Top of Supplied text

Sit at Common Market in Plaza Midwood long enough on a weekend evening and it will inevitably happen. A red, open-aired bus will eventually drive by — a comedic tour guide blasting jokes through the onboard microphone as it drives toward the iconic neighborhood bar, deli and convenience store rolled into one.
Regular patrons at Common Market seem to have little, if any, patience for the Funny Bus. Middle fingers go up. Profanities and slurs are launched.
“F— you,” some will exclaim. “This isn’t your neighborhood,” others scream out.
For some, it’s merely a running joke — a playful back-and-forth between the Funny Bus comedian, his audience and a neighborhood crowd not entirely unaccustomed to a little off-color humor and some obscenities.
But, for others, the bus drives down Commonwealth Ave. as a blatant and physical reminder of all the dramatic change that’s come to the neighborhood. You get the feeling, one Common Market patron once told me, that the “yuppie” comedy bus crowd is taking a tour through the zoo, condescendingly pointing and laughing at the very people and places that made the neighborhood the cool, hip place where everyone now wants to be.
Change can sting, but, of course, is inevitable. It happens every day, in every city, in every community around the globe. For Charlotte, much of this change has been the city’s rapid growth since the 1990s. Our most recent and newest building and business boom post-Great Recession is making waves and transforming the city in unique and interesting ways.

Bottom of Supplied text
Top of Data extract

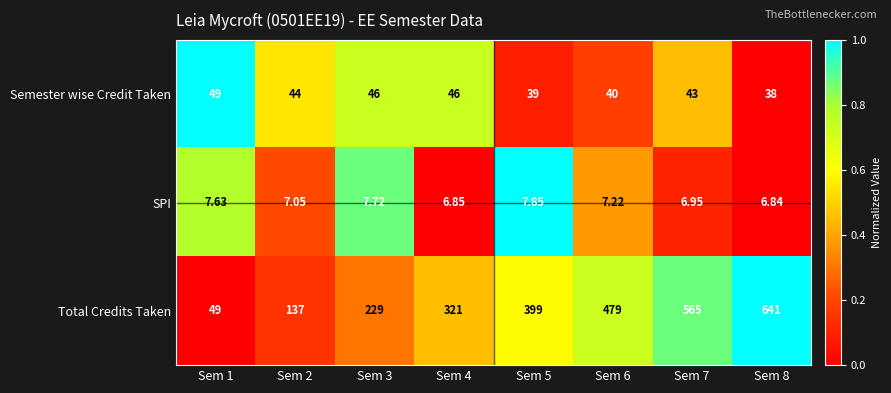

Is the value of Semester wise Credit Taken at Sem 4 greater than the value of SPI at Sem 4?

Yes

Bottom of Data extract

** Activity **
Using the Plaza Midwood text, explain in one to three sentences why some Common Market regulars take the Funny Bus as more than a joke.

** Exercise response **
For them, the bus is a blatant, physical reminder of the dramatic change that has come to the neighborhood. One patron said it feels as if the "yuppie" bus crowd is touring a zoo, condescendingly pointing and laughing at the very people and places that made the neighborhood the cool, hip place where everyone now wants to be.